Start with random samples

Split the tree recursively

>>> qt = pygrts.QuadTree(df)
>>>
>>> for i in range(0, 4):
>>>     qt.split()

Split until maximum number of points in each quadrant

>>> qt = pygrts.QuadTree(df)
>>> qt.split_recursive(max_samples=100)

>>> qt = pygrts.QuadTree(df)
>>> qt.split_recursive(max_samples=50)

Split until maximum quadrant length

>>> qt = pygrts.QuadTree(df)
>>> qt.split_recursive(max_length=5000)

Spatially balanced sampling

Generalized Random Tessellation Stratified (GRTS)

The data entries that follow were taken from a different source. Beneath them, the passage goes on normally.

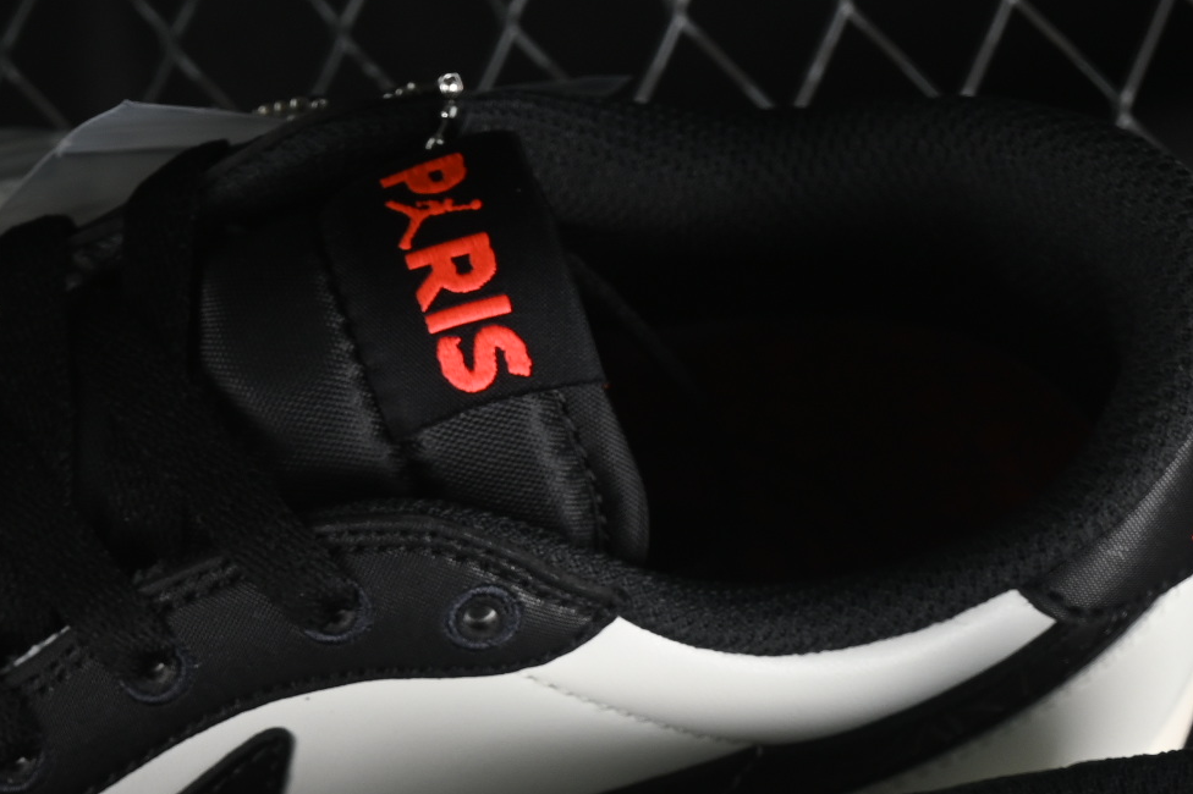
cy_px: 1125
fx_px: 7089
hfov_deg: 9.6
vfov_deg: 6.3
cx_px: 130
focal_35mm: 214
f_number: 7.1
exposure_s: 1/60
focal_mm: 50
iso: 160
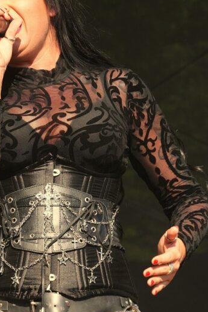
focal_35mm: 321
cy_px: 261
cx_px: 43
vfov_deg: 6.4
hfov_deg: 4.3
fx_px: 2780
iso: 100
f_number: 6.3
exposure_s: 1/200
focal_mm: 96
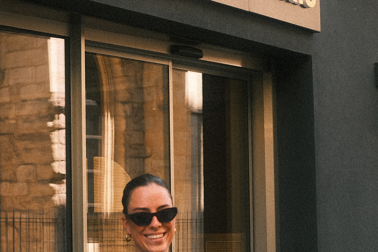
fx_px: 1228
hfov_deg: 17.5
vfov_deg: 11.7
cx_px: 142
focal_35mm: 117
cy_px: 182
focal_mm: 27
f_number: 3.2
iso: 400
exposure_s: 1/500
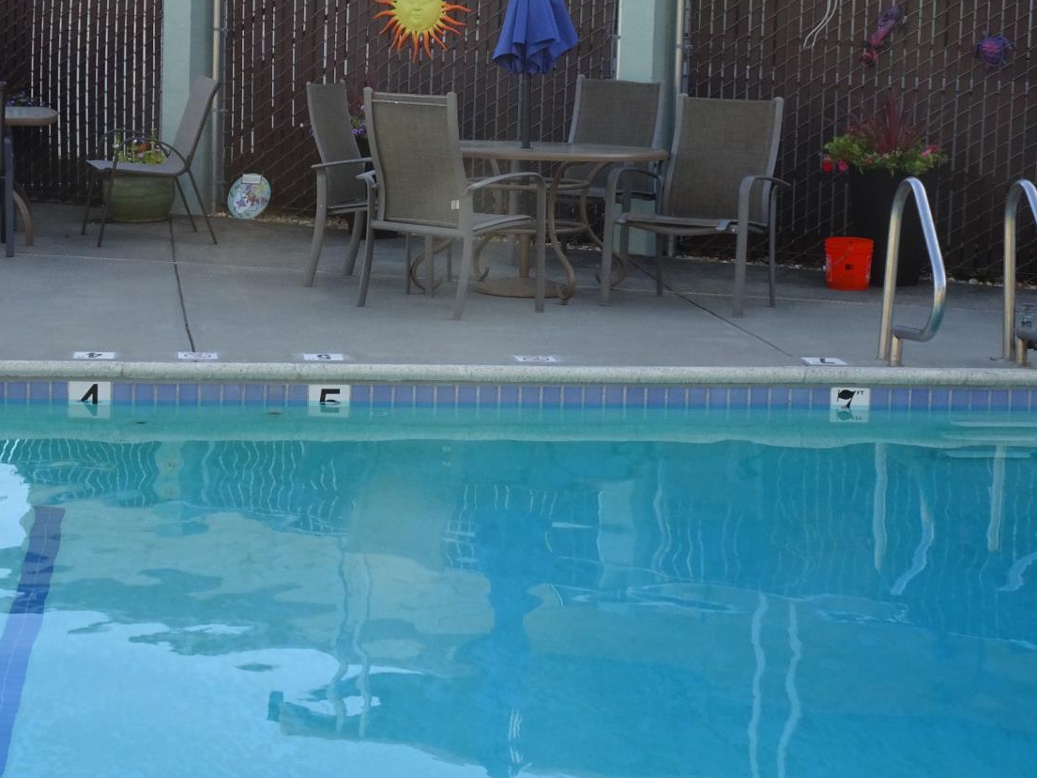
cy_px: 252
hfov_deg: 25.6
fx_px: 2277
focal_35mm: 76
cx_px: 460
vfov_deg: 19.3
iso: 100
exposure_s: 1/60
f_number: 4.5
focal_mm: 9.52
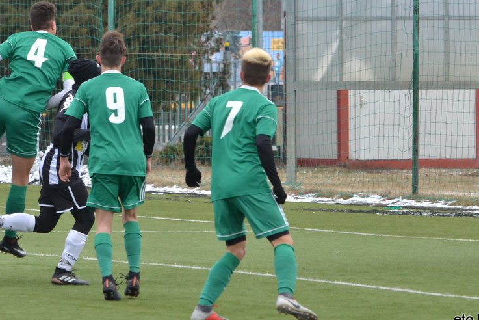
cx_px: 122
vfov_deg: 4.2
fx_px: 4390
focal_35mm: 330
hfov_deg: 6.2
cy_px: 83
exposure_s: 1/640
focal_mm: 135
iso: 500
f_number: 6.3
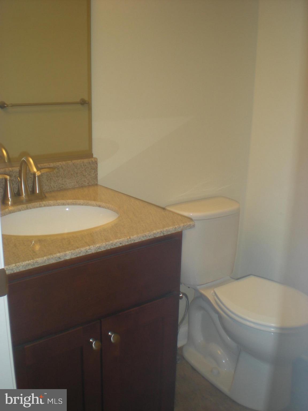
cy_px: 206
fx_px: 451
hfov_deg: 37.7
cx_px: 154
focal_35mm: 38
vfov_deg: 49.0
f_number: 3.1
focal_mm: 6.3
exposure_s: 1/30
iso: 64
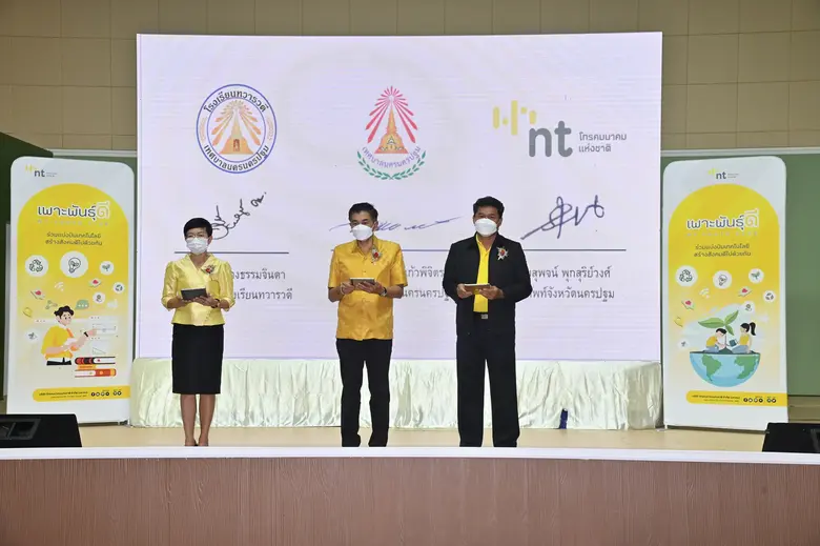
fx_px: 1252
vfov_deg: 24.6
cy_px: 273
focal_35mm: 55
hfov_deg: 36.3
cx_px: 410
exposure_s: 1/200
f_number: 8
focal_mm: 55
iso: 1000
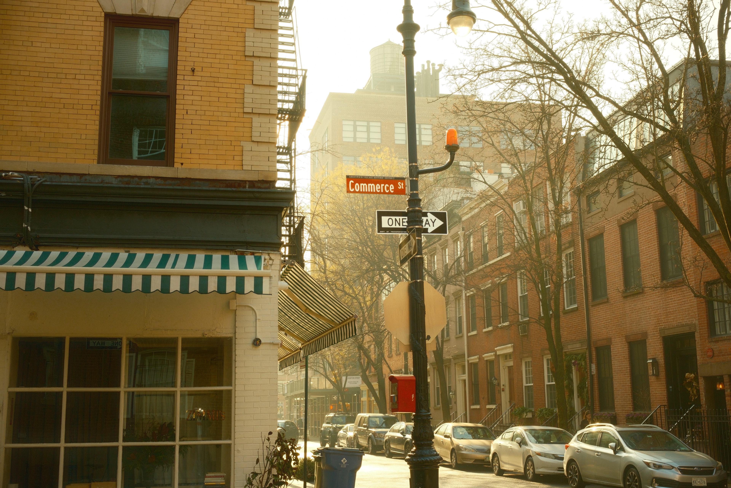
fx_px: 832
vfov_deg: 32.6
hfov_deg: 47.4
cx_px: 366
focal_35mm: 41
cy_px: 244
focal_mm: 27
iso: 500
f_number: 8
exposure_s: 1/150
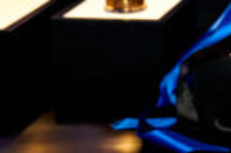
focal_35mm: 258
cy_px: -247
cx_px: 446
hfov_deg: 7.7
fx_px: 1654
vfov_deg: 5.1
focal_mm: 36
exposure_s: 1/200
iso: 1250
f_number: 4
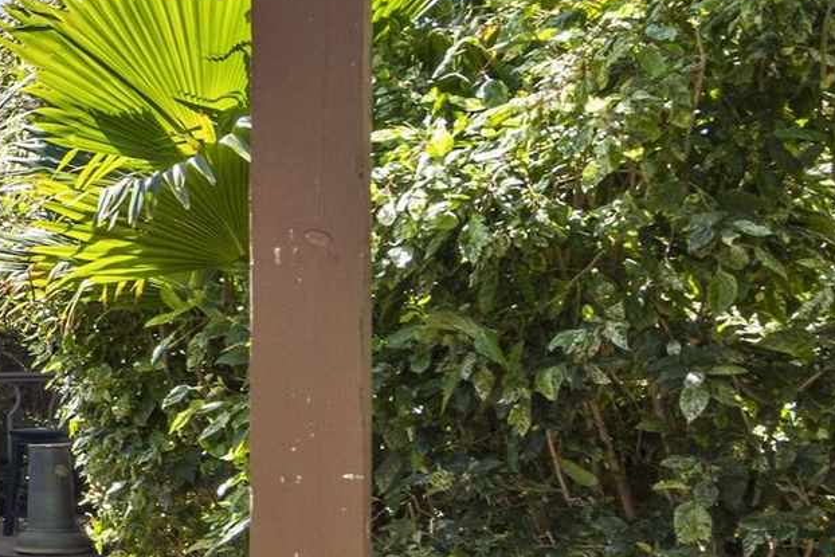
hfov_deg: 17.5
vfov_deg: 17.2
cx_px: -878
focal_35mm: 79
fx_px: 1833
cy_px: 409
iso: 100
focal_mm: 16
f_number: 8
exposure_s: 1/125
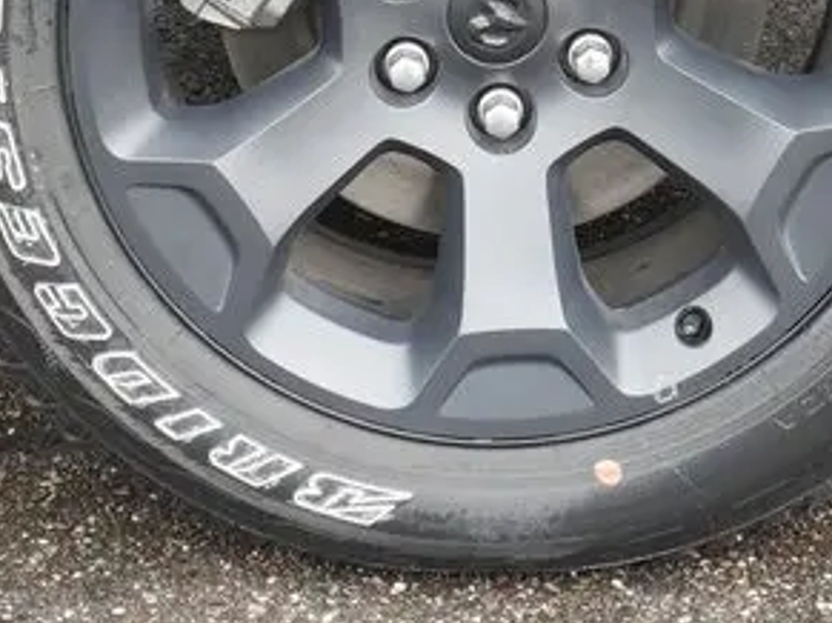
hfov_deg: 20.2
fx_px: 2330
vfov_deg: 14.9
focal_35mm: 97
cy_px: -50
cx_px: 469
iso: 800
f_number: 10
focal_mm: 22
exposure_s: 1/30
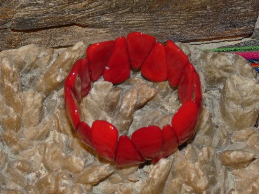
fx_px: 786
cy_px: 97
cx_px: 130
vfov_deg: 14.1
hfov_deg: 18.7
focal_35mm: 105
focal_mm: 18.8
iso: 250
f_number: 4.9
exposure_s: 1/8
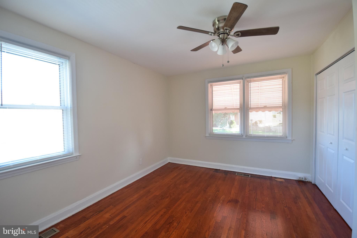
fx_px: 149
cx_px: 178
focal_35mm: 15
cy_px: 119
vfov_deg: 77.3
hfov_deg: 100.4
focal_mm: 10
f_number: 4
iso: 500
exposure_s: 1/60
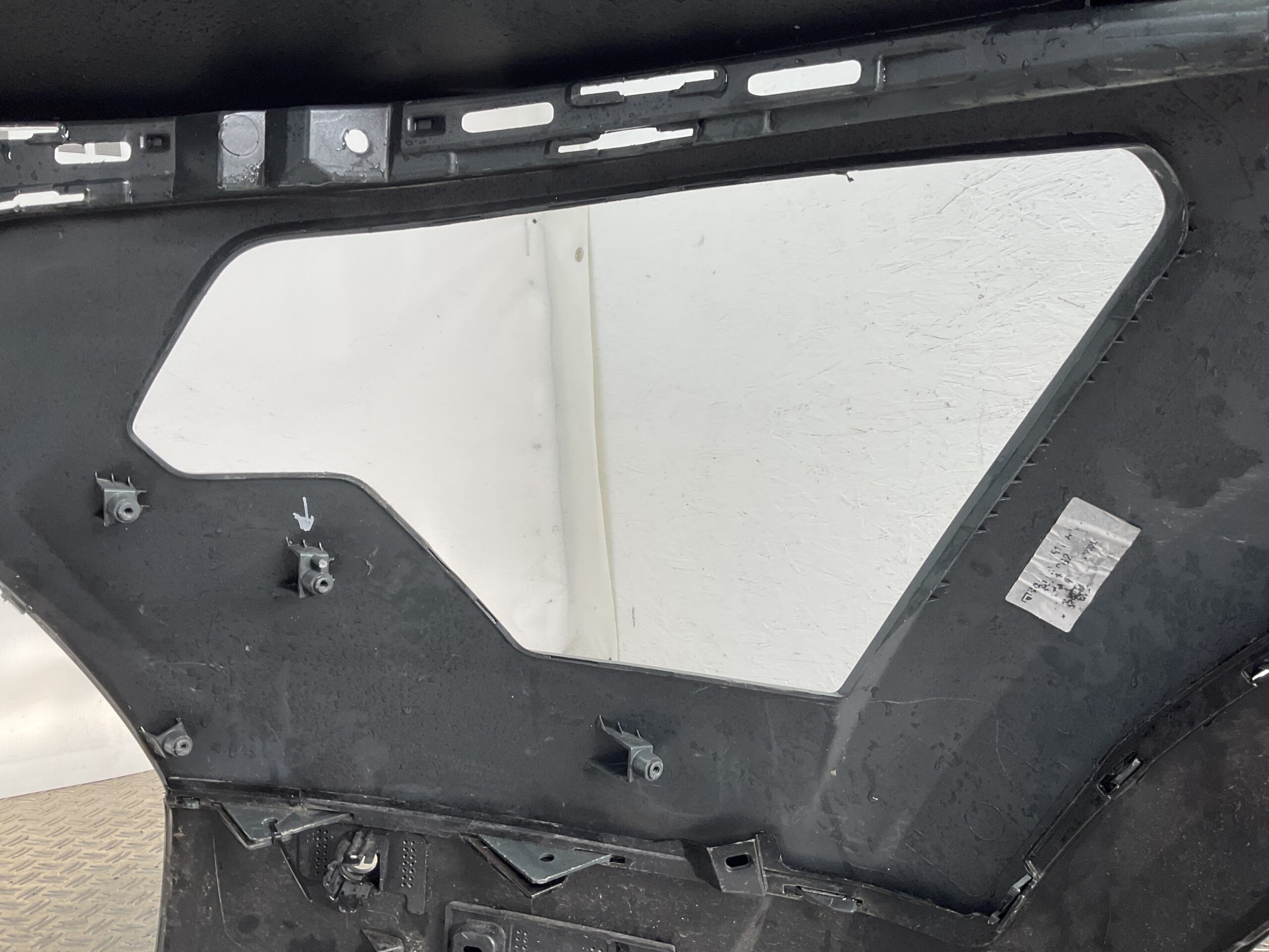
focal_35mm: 29
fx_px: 1063
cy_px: 476
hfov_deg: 61.7
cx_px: 634
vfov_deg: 48.2
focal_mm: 3
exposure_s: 1/186
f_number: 1.8
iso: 16
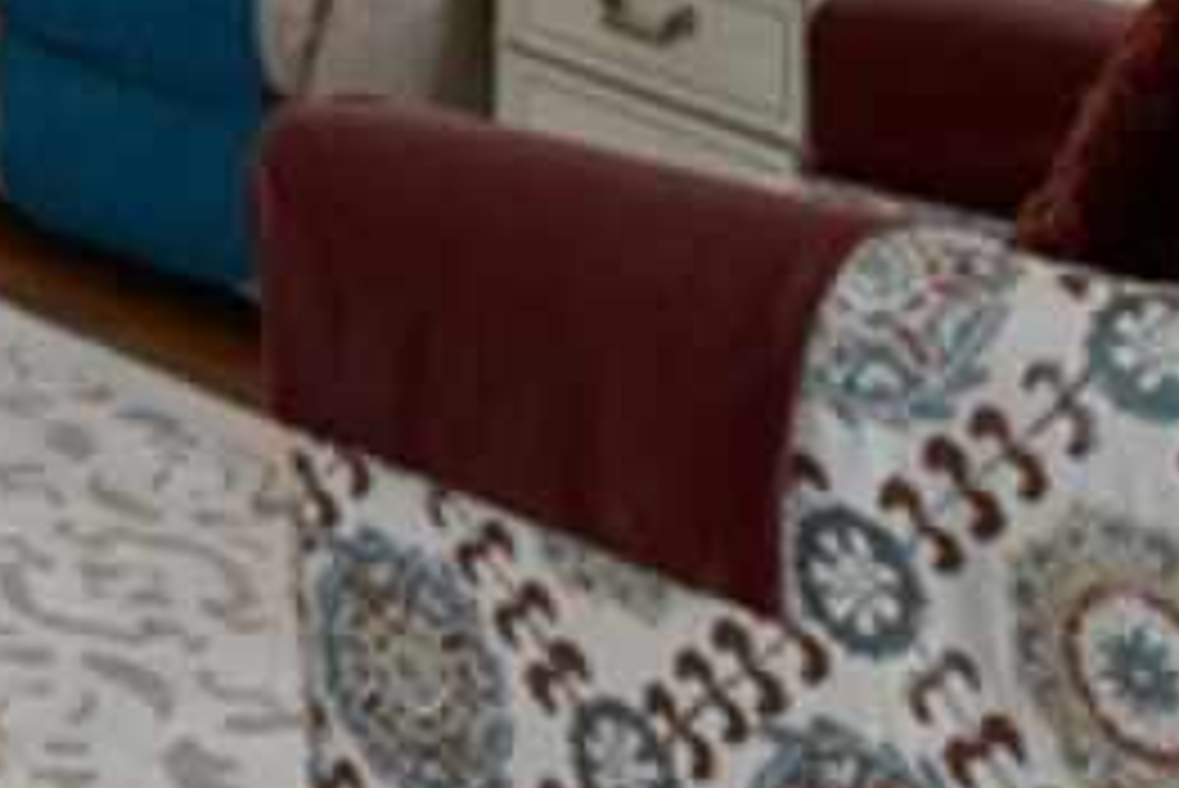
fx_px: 2720
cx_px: 81
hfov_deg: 23.7
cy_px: -617
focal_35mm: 83
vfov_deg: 14.5
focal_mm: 17
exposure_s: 1/1.25
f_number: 8
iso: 320
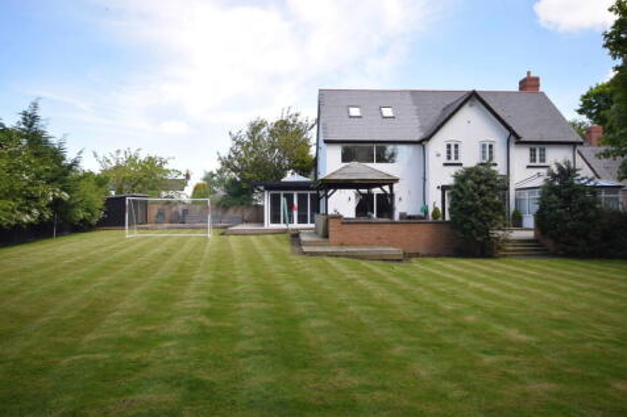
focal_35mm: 24
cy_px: 208
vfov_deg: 53.1
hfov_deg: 73.8
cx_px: 314
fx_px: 418
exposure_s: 1/250
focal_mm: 16
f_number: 8
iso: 360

>>> qt = pygrts.QuadTree(df)
>>> qt.split_recursive(max_length=10000)
>>> n_samples = 20
>>>
>>> df.sample(n=n_samples, replace=False).plot(
>>>   markersize=20,
>>>   color='orange',
>>>   edgecolor='k',
>>>   lw=0.5,
>>>   label='Random sample with no balancing'
>>> )
>>>
>>> qt.sample(n=n_samples).plot(
>>>   markersize=20, color='#34d800', edgecolor='k', lw=0.5, label='GRTS'
>>> )

Generalized Random Tessellation Stratified (GRTS) with cluster center weights

>>> qt = pygrts.QuadTree(df)
>>> qt.split_recursive(max_length=10000)
>>> n_samples = 20
>>>
>>> df.sample(n=n_samples, replace=False).plot(
>>>   markersize=20,
>>>   color='orange',
>>>   edgecolor='k',
>>>   lw=0.5,
>>>   label='Random sample with no balancing'
>>> )
>>>
>>> qt.sample(
>>>   n=n_samples,
>>>   weight_by_clusters=True
>>> ).plot(
>>>   markersize=20, color='#34d800', edgecolor='k', lw=0.5, label='GRTS'
>>> )